Lüften & Heizen
Hallo Herr Wüstenhagen,bevor Sie heimlich per Mail Tipps zum Maueraufsägen, chemischer Wandbehandlung, Rosenquarzvergraben oder auch Elektrifizierung der Wände in Erwägung ziehen und Tausende Euro verlieren, sollten Sie zunächst einmal die vorgeschlagenen Lüftungsmodelle von Herrn Böhme ausprobieren.
Im Regelfall klappt das ohne besondere Maßnahmen, Heizen und Lüften heißt die Maxime, allerdings: Richtig heizen und richtig lüften. Hier geht es eher um das Verstehen der Vorgänge und einem daraus resultierenden verständigen Verhalten, als um eine einfache Handlungsanweisung.
Beim normalen Lüften ist stets darauf zu achten, dass die Temperatur der Außenluft kühler ist als die Oberflächentemperatur der Innenwände. Im Winter kein Problem denn besonders in Zeiten mit niedrigen Außentemperaturen ist das Lüften ganz besonders wirksam, da die kalte Luft - die eben gerade wenig Feuchte enthält - beim "einströmen" an den Oberflächen erwärmt wird. Hierbei sinkt die relative Luftfeuchtigkeit, die Luft wird „trockener“ und gerade jetzt erst richtig aufnahmefähig für die abzutransportierende Feuchtigkeit. Die relative Luftfeuchtigkeit steigt nun wieder an, bis auf etwa 70%, dann ist die normale Aufnahme weitgehend erschöpft, ein erneutes Lüften ist nötig. Je kälter die Außentemperatur ist, um so effektiver erweist sich die Lüftung.
Am wirksamsten ist eine kurze Stoßlüftung, bzw. bei höherem Feuchtegehalt mehrere. Aber: Der Abtransport der von der ausgewechselten Luft aufgenommenen Feuchtigkeit geschieht immer erst mit der nächsten Stoßlüftung.
Ein langes Lüften (auch kippen der Fenster) ist hier nicht wirksamer, da der Luftaustausch schneller vollzogen wird als sich die Luft erwärmen kann. Die Erwärmung der Luft ist zu schwach und die vom Bauteil aufgenommene Feuchtigkeit kann nicht abgegeben werden. Auch wird beim Dauerlüften die Oberflächentemperatur herabgesetzt, was ein Erwärmen der Luft verhindert.
Gekippte oder nicht dicht schließende Fenster führen zur Auskühlung der Fensterlaibungen. Genau hier wird sich das ausfallende Kondensat niederschlagen.
Dem Morgentau hinterher lüften => Im Sommer eignen sich die frühen Morgenstunden am besten, wenn sich die Außenluft soweit abgekühlt hat bis Sie den Sättigungsgrad erricht hat: Morgentau, landläufig genannt. Nach dem Tauausfall am Morgen ist die nun abgekühlte Luft wieder bereit zur Aufnahme von Feuchtigkeit.

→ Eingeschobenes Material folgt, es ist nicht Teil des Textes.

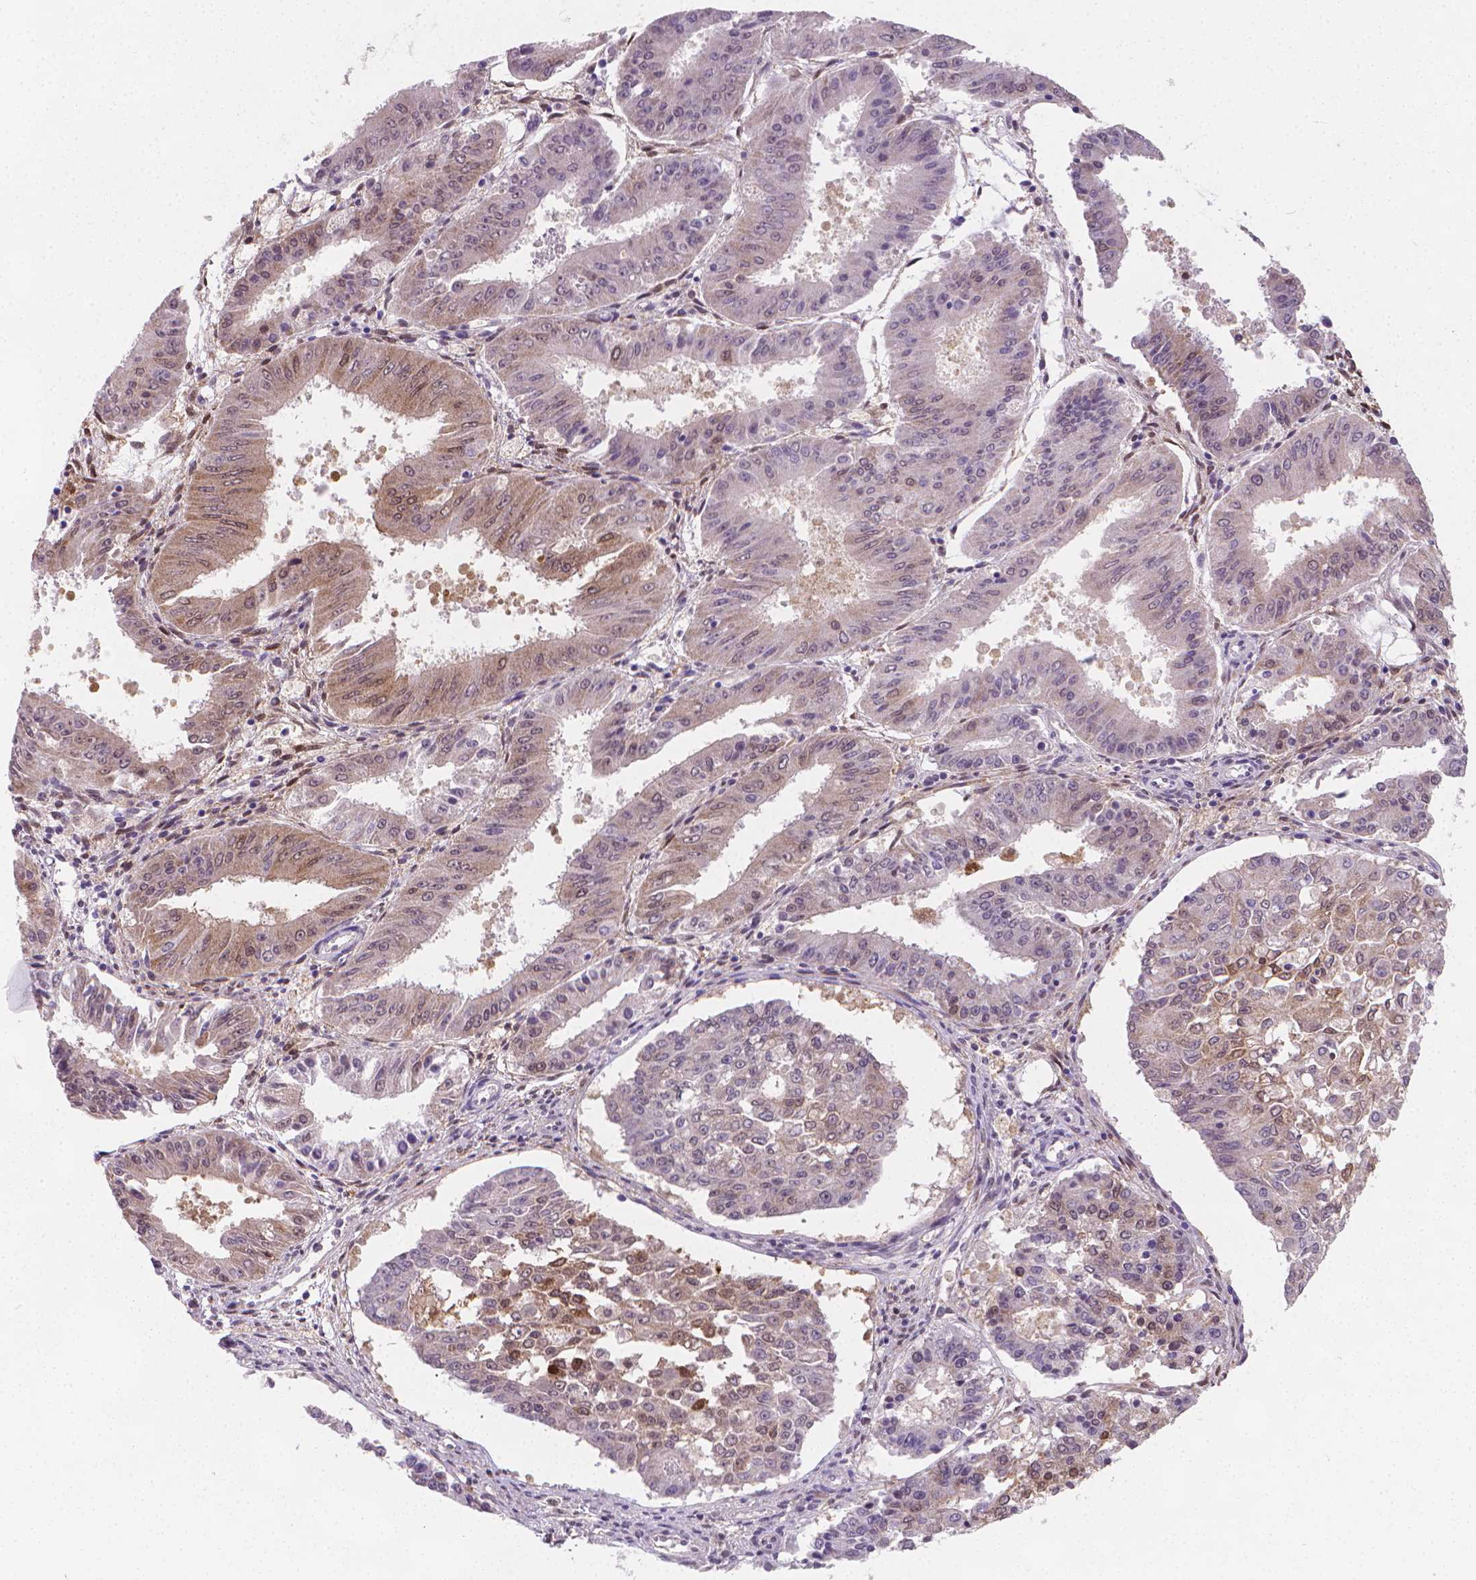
{"staining": {"intensity": "moderate", "quantity": "<25%", "location": "cytoplasmic/membranous,nuclear"}, "tissue": "ovarian cancer", "cell_type": "Tumor cells", "image_type": "cancer", "snomed": [{"axis": "morphology", "description": "Carcinoma, endometroid"}, {"axis": "topography", "description": "Ovary"}], "caption": "Ovarian cancer (endometroid carcinoma) stained for a protein demonstrates moderate cytoplasmic/membranous and nuclear positivity in tumor cells.", "gene": "TNFAIP2", "patient": {"sex": "female", "age": 42}}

Problematisch im Sommer wird es, wenn wärmere Außenluft in kühlere Innenräume gelangt und beginnt hierdurch abzukühlen. Wie bereits beschrieben steigt nun die relative Luftfeuchtigkeit bis zur Sättigung an und es kommt zum Tauwasserausfall. Ein Abtransport der gepufferten Feuchte ist ebenso nicht möglich. Der „klassische“ feuchte Keller entsteht.
Hierbei hilft kein Dichten, Sperren, Beschichten, Injizieren, Imprägnieren, Schmieren, Aufgraben, Horizontalsperren, Stromeinleiten oder Halbedelsteinindeneckenvergraben. Wenn Ihnen da irgend ein feuchter Geselle irgend ein unsinniges Zeug verkaufen will, ist dieser eher auf den Absatz seines Produktes denn auf die Zustandsverbesserung Ihres Hauses aus.
Halten Sie die betroffenen Räume im Sommer am besten weitgehend verschlossen, eine Permanentlüftung Ihrer Räumlichkeiten ist Unsinn.
Wenn Sie sich hinsichtlich des Lüftungsverhaltens nicht sicher sind nehmen Sie sich ein Hygrometer zur Hand und peilen einen permanent unter 60% relativer Luftfeuchte liegenden Wert an. Wenn Sie es präziser wollen nehmen Sie noch zusätzlich ein Thermometer und eine
Taupunkttabelle hinzu.
Gruß aus Wiesbaden,
Christoph Kornmayer
P.S.: Ein unbewohntes, nicht in Stand gehaltenes Haus wird einem das irgendwann übel nehmen.